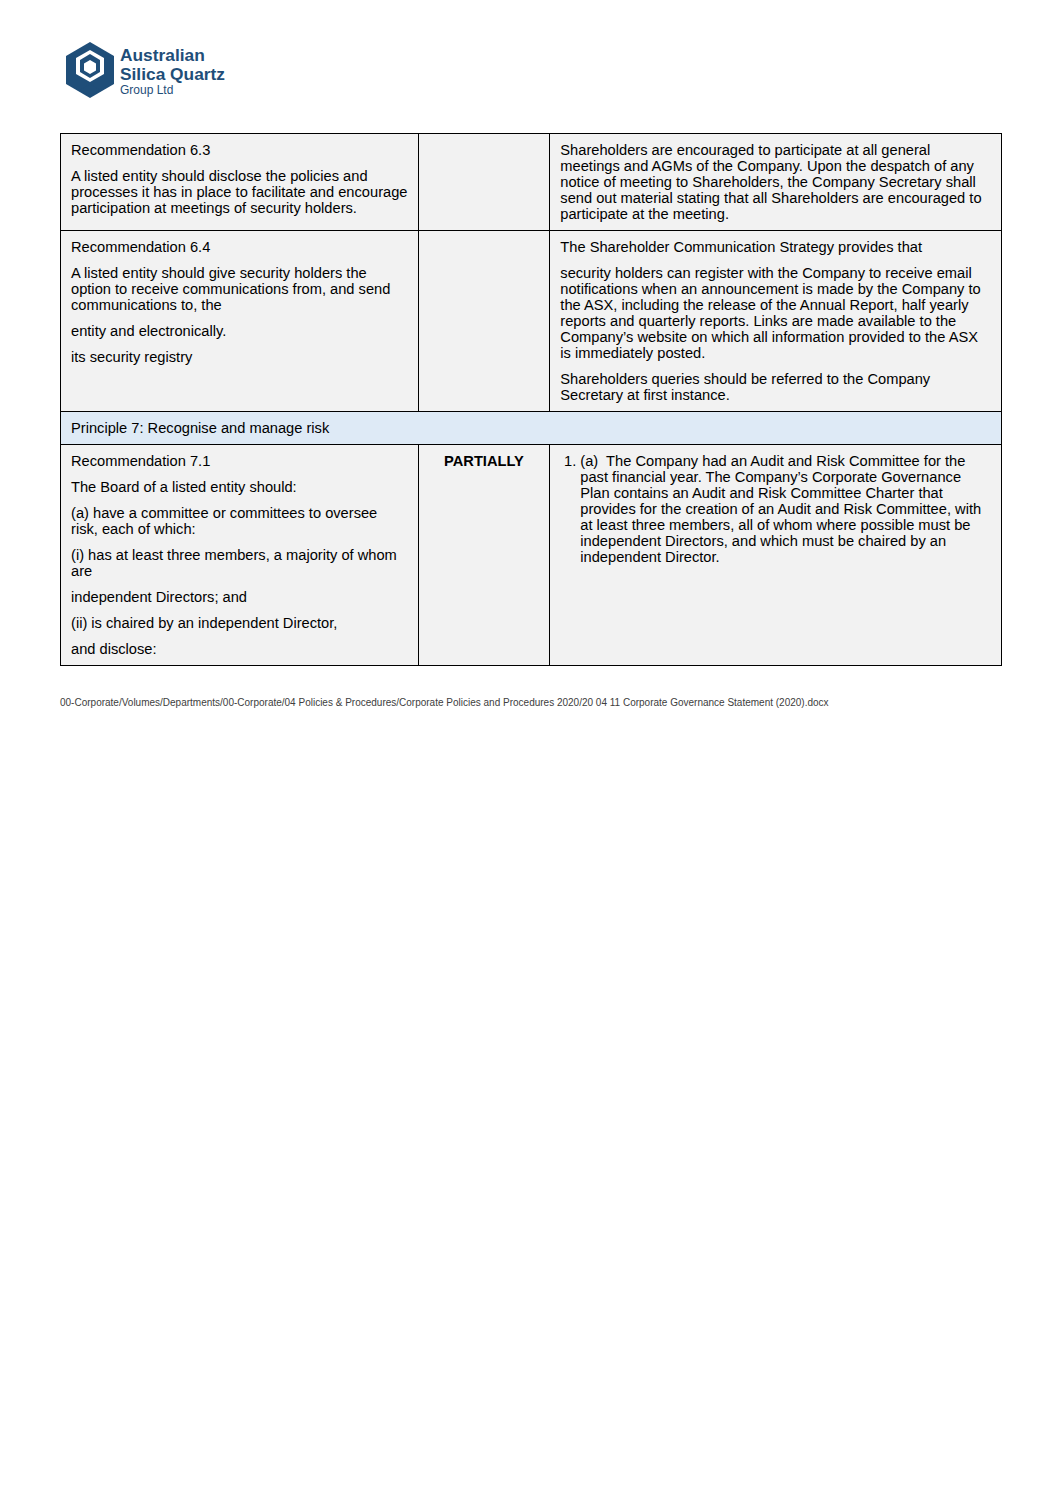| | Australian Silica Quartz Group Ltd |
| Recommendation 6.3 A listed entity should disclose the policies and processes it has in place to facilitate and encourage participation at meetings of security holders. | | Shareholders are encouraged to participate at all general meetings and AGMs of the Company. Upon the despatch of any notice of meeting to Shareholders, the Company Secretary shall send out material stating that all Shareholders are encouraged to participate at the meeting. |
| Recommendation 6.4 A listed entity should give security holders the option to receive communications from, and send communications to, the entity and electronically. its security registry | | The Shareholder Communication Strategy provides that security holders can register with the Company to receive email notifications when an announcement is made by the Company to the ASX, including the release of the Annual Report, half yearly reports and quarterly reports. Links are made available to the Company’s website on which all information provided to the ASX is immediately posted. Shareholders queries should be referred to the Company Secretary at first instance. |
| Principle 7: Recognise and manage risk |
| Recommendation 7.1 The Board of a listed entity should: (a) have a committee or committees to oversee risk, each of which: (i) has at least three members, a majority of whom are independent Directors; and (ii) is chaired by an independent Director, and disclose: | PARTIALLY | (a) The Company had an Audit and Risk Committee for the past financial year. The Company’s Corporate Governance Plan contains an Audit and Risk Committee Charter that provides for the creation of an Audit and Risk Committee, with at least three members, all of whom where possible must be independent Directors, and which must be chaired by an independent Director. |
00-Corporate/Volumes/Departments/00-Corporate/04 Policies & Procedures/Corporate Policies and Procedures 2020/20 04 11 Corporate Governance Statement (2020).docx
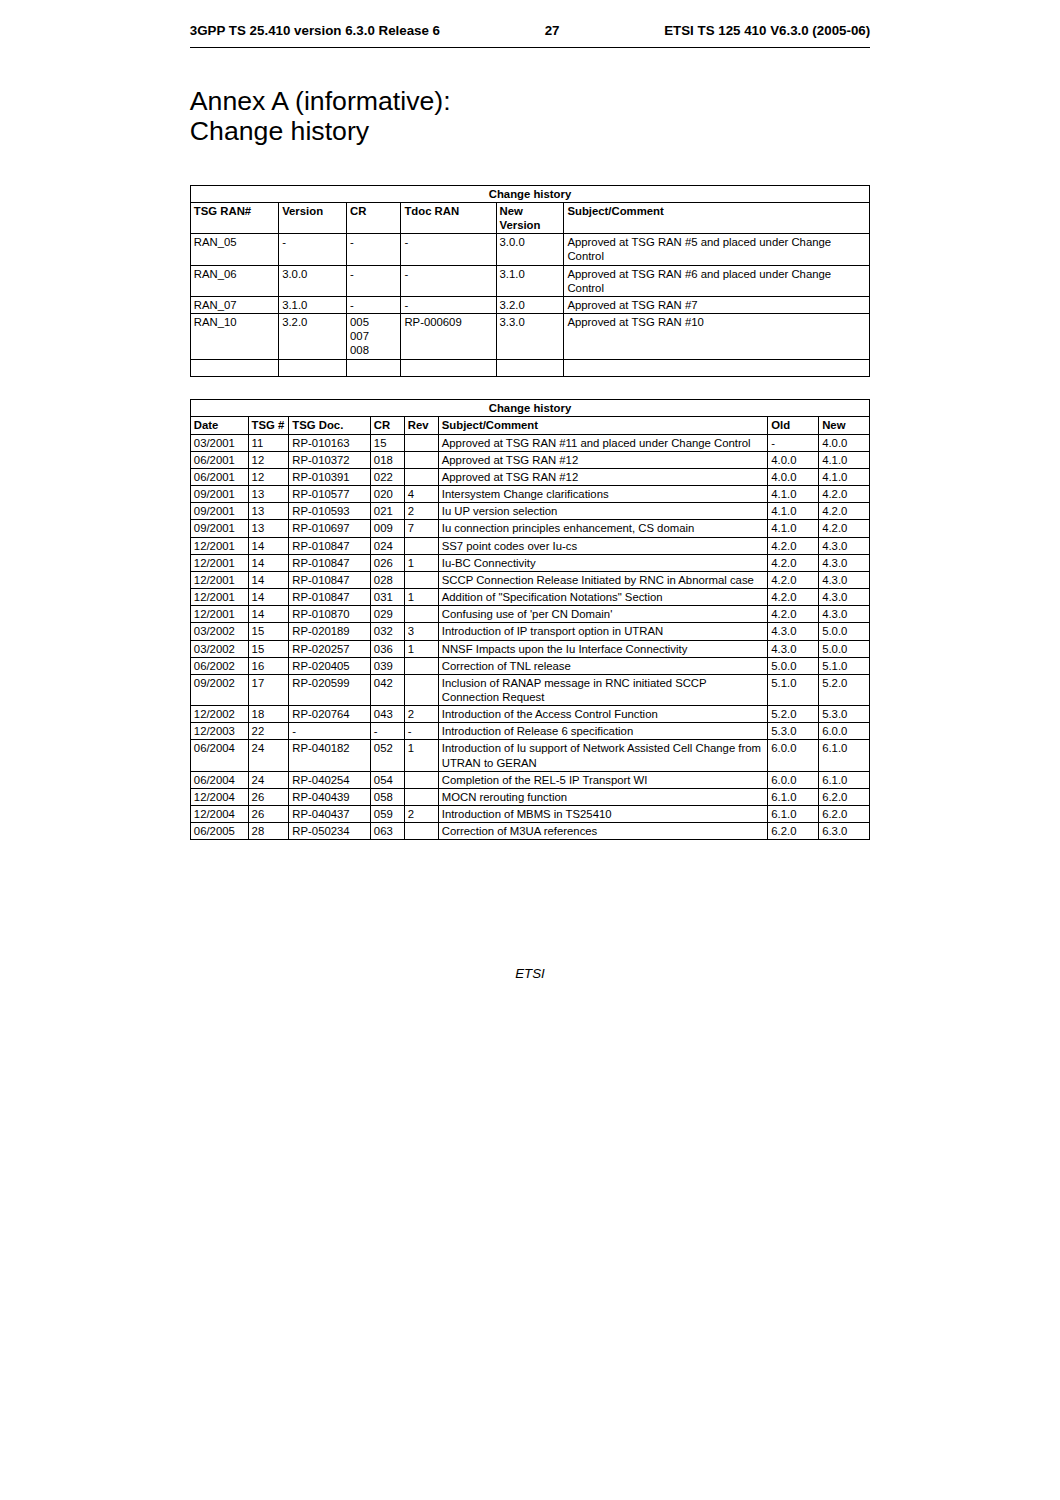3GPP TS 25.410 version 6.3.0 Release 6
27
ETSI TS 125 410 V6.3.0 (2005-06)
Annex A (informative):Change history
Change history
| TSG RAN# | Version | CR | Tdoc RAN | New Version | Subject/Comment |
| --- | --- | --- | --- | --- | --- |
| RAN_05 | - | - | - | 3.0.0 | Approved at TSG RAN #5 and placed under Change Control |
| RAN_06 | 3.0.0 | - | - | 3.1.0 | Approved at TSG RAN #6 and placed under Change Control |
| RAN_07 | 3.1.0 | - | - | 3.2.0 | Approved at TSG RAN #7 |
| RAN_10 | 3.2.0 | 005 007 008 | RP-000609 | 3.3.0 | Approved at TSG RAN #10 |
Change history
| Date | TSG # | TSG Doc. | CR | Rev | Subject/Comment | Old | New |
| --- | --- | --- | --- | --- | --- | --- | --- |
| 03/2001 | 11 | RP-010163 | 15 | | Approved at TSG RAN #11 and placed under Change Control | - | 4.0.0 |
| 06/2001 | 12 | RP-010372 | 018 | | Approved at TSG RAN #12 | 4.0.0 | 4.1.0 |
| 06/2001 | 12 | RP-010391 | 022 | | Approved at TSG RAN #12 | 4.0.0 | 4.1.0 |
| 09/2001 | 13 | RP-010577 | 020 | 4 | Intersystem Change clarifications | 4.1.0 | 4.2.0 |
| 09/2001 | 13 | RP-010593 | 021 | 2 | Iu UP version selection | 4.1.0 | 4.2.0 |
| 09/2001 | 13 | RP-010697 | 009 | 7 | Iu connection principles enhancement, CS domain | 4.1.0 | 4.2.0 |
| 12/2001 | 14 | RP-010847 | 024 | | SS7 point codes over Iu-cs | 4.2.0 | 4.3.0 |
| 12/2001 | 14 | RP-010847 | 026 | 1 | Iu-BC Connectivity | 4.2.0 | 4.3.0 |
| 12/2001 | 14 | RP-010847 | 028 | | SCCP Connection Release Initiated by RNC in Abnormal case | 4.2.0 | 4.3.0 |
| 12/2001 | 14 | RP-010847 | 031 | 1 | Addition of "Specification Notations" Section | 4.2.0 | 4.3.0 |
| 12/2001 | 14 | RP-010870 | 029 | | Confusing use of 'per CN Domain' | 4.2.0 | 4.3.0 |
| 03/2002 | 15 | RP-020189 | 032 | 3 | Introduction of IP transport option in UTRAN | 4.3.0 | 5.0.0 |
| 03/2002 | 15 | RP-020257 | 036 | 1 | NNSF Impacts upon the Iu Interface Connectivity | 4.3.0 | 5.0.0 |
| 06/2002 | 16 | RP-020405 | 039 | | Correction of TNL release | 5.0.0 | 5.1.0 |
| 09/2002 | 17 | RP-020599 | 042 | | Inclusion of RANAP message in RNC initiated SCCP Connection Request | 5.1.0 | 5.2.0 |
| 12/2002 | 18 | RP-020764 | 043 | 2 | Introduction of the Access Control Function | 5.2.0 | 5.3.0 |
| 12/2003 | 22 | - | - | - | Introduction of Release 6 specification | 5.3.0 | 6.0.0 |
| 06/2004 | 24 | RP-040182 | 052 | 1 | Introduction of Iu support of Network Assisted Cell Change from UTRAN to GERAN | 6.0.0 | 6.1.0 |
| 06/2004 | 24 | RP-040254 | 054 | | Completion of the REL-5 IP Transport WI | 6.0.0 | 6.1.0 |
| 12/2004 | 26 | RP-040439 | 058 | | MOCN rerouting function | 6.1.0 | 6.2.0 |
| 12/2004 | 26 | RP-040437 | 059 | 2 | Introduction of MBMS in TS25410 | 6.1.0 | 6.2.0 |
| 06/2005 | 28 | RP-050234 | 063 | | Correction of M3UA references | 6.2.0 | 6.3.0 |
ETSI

= = = = = = =

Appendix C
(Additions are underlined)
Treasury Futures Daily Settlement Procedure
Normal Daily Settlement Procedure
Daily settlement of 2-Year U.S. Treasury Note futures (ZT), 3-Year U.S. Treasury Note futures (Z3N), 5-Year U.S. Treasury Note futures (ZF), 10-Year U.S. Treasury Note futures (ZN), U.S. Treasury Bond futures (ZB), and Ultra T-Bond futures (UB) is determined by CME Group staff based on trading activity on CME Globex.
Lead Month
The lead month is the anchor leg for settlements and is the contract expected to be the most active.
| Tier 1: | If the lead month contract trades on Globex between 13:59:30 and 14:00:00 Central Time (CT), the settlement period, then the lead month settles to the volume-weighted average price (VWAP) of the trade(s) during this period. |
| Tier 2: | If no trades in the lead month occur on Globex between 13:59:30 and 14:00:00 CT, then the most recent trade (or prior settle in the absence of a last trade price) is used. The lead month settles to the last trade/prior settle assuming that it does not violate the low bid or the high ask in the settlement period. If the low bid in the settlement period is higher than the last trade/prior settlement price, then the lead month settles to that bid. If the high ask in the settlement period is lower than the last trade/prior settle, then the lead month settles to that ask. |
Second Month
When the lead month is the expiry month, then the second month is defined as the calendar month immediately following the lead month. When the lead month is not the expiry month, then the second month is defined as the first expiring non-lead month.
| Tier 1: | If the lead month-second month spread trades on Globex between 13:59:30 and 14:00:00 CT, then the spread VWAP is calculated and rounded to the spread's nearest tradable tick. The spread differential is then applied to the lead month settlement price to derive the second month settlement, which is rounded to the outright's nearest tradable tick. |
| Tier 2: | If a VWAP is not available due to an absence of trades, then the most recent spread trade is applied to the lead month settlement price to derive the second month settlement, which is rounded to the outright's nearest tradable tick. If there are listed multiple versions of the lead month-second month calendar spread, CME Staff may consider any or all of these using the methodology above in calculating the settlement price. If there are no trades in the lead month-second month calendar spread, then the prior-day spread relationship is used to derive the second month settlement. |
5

= = = = = = =

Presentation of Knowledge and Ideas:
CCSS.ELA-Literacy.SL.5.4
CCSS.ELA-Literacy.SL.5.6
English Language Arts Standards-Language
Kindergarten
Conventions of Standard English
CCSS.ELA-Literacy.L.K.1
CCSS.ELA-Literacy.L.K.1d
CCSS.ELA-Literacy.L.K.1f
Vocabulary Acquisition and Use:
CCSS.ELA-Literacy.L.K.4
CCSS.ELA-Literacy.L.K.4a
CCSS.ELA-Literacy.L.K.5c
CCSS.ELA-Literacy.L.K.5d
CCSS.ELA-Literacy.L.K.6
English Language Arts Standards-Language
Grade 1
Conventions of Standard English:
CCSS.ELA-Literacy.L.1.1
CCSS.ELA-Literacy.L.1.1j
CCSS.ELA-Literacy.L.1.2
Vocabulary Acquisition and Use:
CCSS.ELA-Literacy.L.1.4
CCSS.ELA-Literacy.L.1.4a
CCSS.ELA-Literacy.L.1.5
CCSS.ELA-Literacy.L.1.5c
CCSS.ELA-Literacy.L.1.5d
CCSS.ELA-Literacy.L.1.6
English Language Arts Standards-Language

= = = = = = =

:: Problem description ::
In the listing above, find the line with "Annex A (informative):Change history" and the line with "UTRAN | 4.3.0 | 5.0.0 |", then reproduce both and every line between them exactly.

:: Answer area ::
Annex A (informative):Change history
Change history
| TSG RAN# | Version | CR | Tdoc RAN | New Version | Subject/Comment |
| --- | --- | --- | --- | --- | --- |
| RAN_05 | - | - | - | 3.0.0 | Approved at TSG RAN #5 and placed under Change Control |
| RAN_06 | 3.0.0 | - | - | 3.1.0 | Approved at TSG RAN #6 and placed under Change Control |
| RAN_07 | 3.1.0 | - | - | 3.2.0 | Approved at TSG RAN #7 |
| RAN_10 | 3.2.0 | 005 007 008 | RP-000609 | 3.3.0 | Approved at TSG RAN #10 |
Change history
| Date | TSG # | TSG Doc. | CR | Rev | Subject/Comment | Old | New |
| --- | --- | --- | --- | --- | --- | --- | --- |
| 03/2001 | 11 | RP-010163 | 15 | | Approved at TSG RAN #11 and placed under Change Control | - | 4.0.0 |
| 06/2001 | 12 | RP-010372 | 018 | | Approved at TSG RAN #12 | 4.0.0 | 4.1.0 |
| 06/2001 | 12 | RP-010391 | 022 | | Approved at TSG RAN #12 | 4.0.0 | 4.1.0 |
| 09/2001 | 13 | RP-010577 | 020 | 4 | Intersystem Change clarifications | 4.1.0 | 4.2.0 |
| 09/2001 | 13 | RP-010593 | 021 | 2 | Iu UP version selection | 4.1.0 | 4.2.0 |
| 09/2001 | 13 | RP-010697 | 009 | 7 | Iu connection principles enhancement, CS domain | 4.1.0 | 4.2.0 |
| 12/2001 | 14 | RP-010847 | 024 | | SS7 point codes over Iu-cs | 4.2.0 | 4.3.0 |
| 12/2001 | 14 | RP-010847 | 026 | 1 | Iu-BC Connectivity | 4.2.0 | 4.3.0 |
| 12/2001 | 14 | RP-010847 | 028 | | SCCP Connection Release Initiated by RNC in Abnormal case | 4.2.0 | 4.3.0 |
| 12/2001 | 14 | RP-010847 | 031 | 1 | Addition of "Specification Notations" Section | 4.2.0 | 4.3.0 |
| 12/2001 | 14 | RP-010870 | 029 | | Confusing use of 'per CN Domain' | 4.2.0 | 4.3.0 |
| 03/2002 | 15 | RP-020189 | 032 | 3 | Introduction of IP transport option in UTRAN | 4.3.0 | 5.0.0 |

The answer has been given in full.